Потомъ, нахмуривъ брови, прибавилъ:

— Что же касается до тюльпана, г. Бокстель, будьте спокойны. Я окажу вамъ должное правосудіе.

Бокстель поклонился. Сердце его радостно забилось, когда фан-Геризенъ подошелъ къ нему и поздравилъ его съ благополучнымъ окончаніемъ дѣла.

— А вы, моя милая, продолжалъ принцъ: — вы едва не совершили большаго проступка; но я васъ не буду за него наказывать. Настоящій виновный поплатится за двоихъ. Человѣкъ, который рѣшился красть…

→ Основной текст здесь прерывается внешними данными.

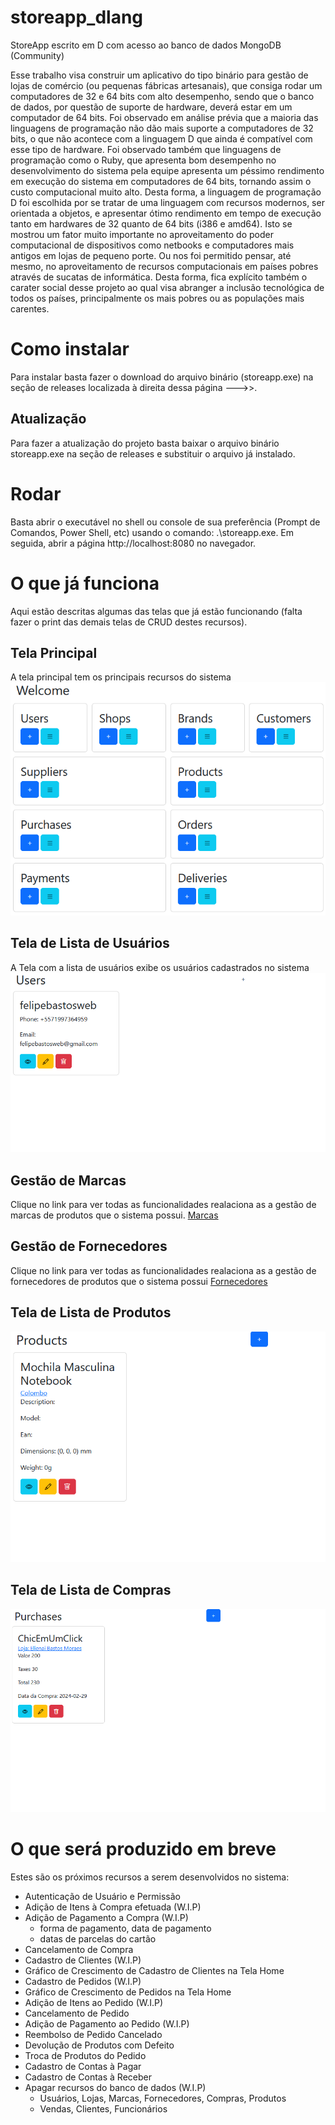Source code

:# storeapp_dlang
StoreApp escrito em D com acesso ao banco de dados MongoDB (Community)

Esse trabalho visa construir um aplicativo do tipo binário para gestão de lojas de comércio (ou pequenas fábricas artesanais),
que consiga rodar um computadores de 32 e 64 bits com alto desempenho, sendo que o banco de dados, por questão de suporte de hardware,
deverá estar em um computador de 64 bits. Foi observado em análise prévia que a maioria das linguagens de programação não dão mais suporte
a computadores de 32 bits, o que não acontece com a linguagem D que ainda é compatível com esse tipo de hardware. Foi observado também que
linguagens de programação como o Ruby, que apresenta bom desempenho no desenvolvimento do sistema pela equipe apresenta um péssimo rendimento
em execução do sistema em computadores de 64 bits, tornando assim o custo computacional muito alto. Desta forma, a linguagem de programação D
foi escolhida por se tratar de uma linguagem com recursos modernos, ser orientada a objetos, e apresentar ótimo rendimento em tempo de execução
tanto em hardwares de 32 quanto de 64 bits (i386 e amd64). Isto se mostrou um fator muito importante no aproveitamento do poder computacional
de dispositivos como netbooks e computadores mais antigos em lojas de pequeno porte. Ou nos foi permitido pensar, até mesmo, no aproveitamento
de recursos computacionais em países pobres através de sucatas de informática. Desta forma, fica explícito também o carater social desse projeto
ao qual visa abranger a inclusão tecnológica de todos os países, principalmente os mais pobres ou as populações mais carentes.

# Como instalar
Para instalar basta fazer o download do arquivo binário (storeapp.exe) na seção de releases localizada à direita dessa página --->>.
## Atualização
Para fazer a atualização do projeto basta baixar o arquivo binário storeapp.exe na seção de releases e substituir o arquivo já instalado.

# Rodar
Basta abrir o executável no shell ou console de sua preferência (Prompt de Comandos, Power Shell, etc) usando o comando: .\storeapp.exe. Em seguida, abrir a página http://localhost:8080 no navegador.

# O que já funciona
Aqui estão descritas algumas das telas que já estão funcionando (falta fazer o print das demais telas de CRUD destes recursos).

## Tela Principal
A tela principal tem os principais recursos do sistema
![Tela principal](https://github.com/felipebastosweb/storeapp_dlang/blob/main/screenshots/home.png)

## Tela de Lista de Usuários
A Tela com a lista de usuários exibe os usuários cadastrados no sistema
![Tela de Lista de Usuários](https://github.com/felipebastosweb/storeapp_dlang/blob/main/screenshots/users_index.png)

## Gestão de Marcas
Clique no link para ver todas as funcionalidades realaciona as a gestão de marcas de produtos que o sistema possui.
[Marcas](https://github.com/felipebastosweb/storeapp_dlang/blob/main/brands.md)

## Gestão de Fornecedores
Clique no link para ver todas as funcionalidades realaciona as a gestão de fornecedores de produtos que o sistema possui
[Fornecedores](https://github.com/felipebastosweb/storeapp_dlang/blob/main/suppliers.md)

## Tela de Lista de Produtos
![Tela de Lista de Produtos](https://github.com/felipebastosweb/storeapp_dlang/blob/main/screenshots/products_index.png)
## Tela de Lista de Compras
![Tela de Lista de Compras](https://github.com/felipebastosweb/storeapp_dlang/blob/main/screenshots/purchases_index.png)

# O que será produzido em breve
Estes são os próximos recursos a serem desenvolvidos no sistema:
  - Autenticação de Usuário e Permissão
  - Adição de Itens à Compra efetuada (W.I.P)
  - Adição de Pagamento a Compra (W.I.P)
    - forma de pagamento, data de pagamento
    - datas de parcelas do cartão
  - Cancelamento de Compra
  - Cadastro de Clientes (W.I.P)
  - Gráfico de Crescimento de Cadastro de Clientes na Tela Home
  - Cadastro de Pedidos (W.I.P)
  - Gráfico de Crescimento de Pedidos na Tela Home
  - Adição de Itens ao Pedido (W.I.P)
  - Cancelamento de Pedido
  - Adição de Pagamento ao Pedido (W.I.P)
  - Reembolso de Pedido Cancelado
  - Devolução de Produtos com Defeito
  - Troca de Produtos do Pedido
  - Cadastro de Contas à Pagar
  - Cadastro de Contas à Receber
  - Apagar recursos do banco de dados (W.I.P)
    - Usuários, Lojas, Marcas, Fornecedores, Compras, Produtos
    - Vendas, Clientes, Funcionários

— Красть? вскричала Роза внѣ-себя: — онъ! Корнелій, красть!.. Ваша свѣтлость, если онъ узнаетъ объ этомъ словѣ — онъ умретъ. Это слово убьетъ его. Клянусь вамъ, что одинъ воръ въ этомъ дѣлѣ этотъ Бокстель!

— Докажите! холодно отвѣчалъ самъ Бокстель.

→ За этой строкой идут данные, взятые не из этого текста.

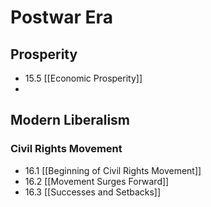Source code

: # Postwar Era 

## Prosperity

- 15.5 [[Economic Prosperity]]
- 

## Modern Liberalism

### Civil Rights Movement

- 16.1 [[Beginning of Civil Rights Movement]]
- 16.2 [[Movement Surges Forward]]
- 16.3 [[Successes and Setbacks]] 
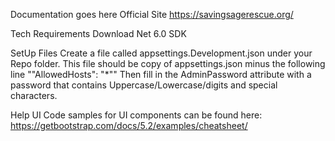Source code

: Documentation goes here
Official Site
https://savingsagerescue.org/

Tech Requirements
Download Net 6.0 SDK


SetUp Files
Create a file called appsettings.Development.json under your Repo folder.
This file should be copy of appsettings.json minus the following line ""AllowedHosts": "*""
Then fill in the AdminPassword attribute with a password that contains Uppercase/Lowercase/digits and special characters.

Help
 UI
  Code samples for UI components can be found here:
  https://getbootstrap.com/docs/5.2/examples/cheatsheet/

— Да, да! Вогь поможетъ мнѣ въ этомъ. Въ Немъ одномъ моя надежда; я докажу это! съ твердостью сказала Фрисланка. — Скажите, г. Бокстель, продолжала она, обратясь къ нему — тюльпанъ этотъ вашъ?

— Разумѣется

— Сколько было у васъ отростковъ?

Бокстель замялся, но тотчасъ понялъ, что она не сдѣлала бы этого вопроса, если бы ихъ было только два.

— Три! отвѣчалъ онъ.

— Чти съ ними сдѣлалось? спросила Роза.

— Какъ что? Первый не удался, а отъ второго выросъ этотъ тюльпанъ.

— А гдѣ же третій?

— Третій?

— Да, гдѣ онъ?

— У меня дома… отвѣчалъ Бокстель, смутясь.

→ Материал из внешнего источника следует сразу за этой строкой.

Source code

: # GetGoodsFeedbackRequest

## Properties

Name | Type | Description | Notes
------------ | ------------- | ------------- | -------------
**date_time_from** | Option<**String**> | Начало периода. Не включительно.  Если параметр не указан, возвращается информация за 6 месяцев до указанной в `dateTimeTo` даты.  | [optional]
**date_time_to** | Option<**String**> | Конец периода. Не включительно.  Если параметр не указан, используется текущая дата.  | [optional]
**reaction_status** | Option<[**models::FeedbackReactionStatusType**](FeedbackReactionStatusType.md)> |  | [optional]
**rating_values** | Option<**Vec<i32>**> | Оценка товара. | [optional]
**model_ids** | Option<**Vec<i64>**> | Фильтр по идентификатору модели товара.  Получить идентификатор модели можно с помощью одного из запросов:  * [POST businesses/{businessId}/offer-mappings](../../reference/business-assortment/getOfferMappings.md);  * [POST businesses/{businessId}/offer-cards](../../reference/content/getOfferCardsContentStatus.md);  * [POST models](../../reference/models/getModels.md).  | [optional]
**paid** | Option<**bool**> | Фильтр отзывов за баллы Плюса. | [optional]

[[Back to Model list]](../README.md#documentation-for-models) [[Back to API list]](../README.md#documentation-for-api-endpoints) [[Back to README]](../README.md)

— У васъ? гдѣ же у насъ? въ Лйвенштейнѣ или Дортрехтѣ?

— Въ Дортрехтѣ, сказалъ Бокстель.

— Это ложь! вскричала Роза. — Ваша свѣтлость! прибавила она, обратясь къ принцу. — Я вамъ разскажу истинную исторію этихъ отростковъ. Первый былъ растоптанъ отцомъ моимъ, и этотъ человѣкъ очень-хорошо знаетъ, потому-что намѣренъ былъ овладѣть еще первымъ. Когда же эта надежда не удалась, онъ едва не поссорился съ отцомъ моимъ за то, что тотъ лишилъ его отростка. Второй взростила я, по наставленіямъ Корнелія; а третій (Роза вынула его изъ-за корсета). — вотъ онъ! и въ той же самой бумагѣ, въ которой были и первые два, и которую фан Берле вручилъ мнѣ въ то мгновеніе, какъ его повели на эшафотъ, онъ мнѣ отдалъ всѣ три. Вотъ, ваша свѣтлость, возьмите.

Развернувъ бумажку, Роза подала принцу отростокъ, который со вниманіемъ сталъ его разсматривать.

— Но, ваша свѣтлость, сказалъ испуганный Бокстель: — эта дѣвушка могла у меня украсть и третій отростокъ.

Бокстель остановился и замолчалъ, потому-что внезапно-восторженный видъ Розы, на которую онъ нечаянно взглянулъ, совершенно смутилъ его.

Дѣйствительно, та, отдавъ принцу отростокъ, машинально посмотрѣла сперва на бумагу, въ которую онъ былъ завернутъ. Вдругъ нѣкоторыя слова, начертанныя на ней, поразили ее. Бѣгло пробѣжала она всю бумажку; глаза ея воспламенились, дыханіе занялось, она испустила крикъ и протянула руку съ бумажкою принцу.

— О! ради Бога! ради вѣчнаго Его милосердія, прочтите ваша свѣтлость.

Вильгельмъ передалъ отростокъ президенту, взялъ бумагу и началъ читать.

Едва онъ бросилъ первый взглядъ на нее, какъ рука его задрожала, какъ-бы готовясь выпустить роковую бумагу. Въ глазахъ его выразились печаль и состраданіе.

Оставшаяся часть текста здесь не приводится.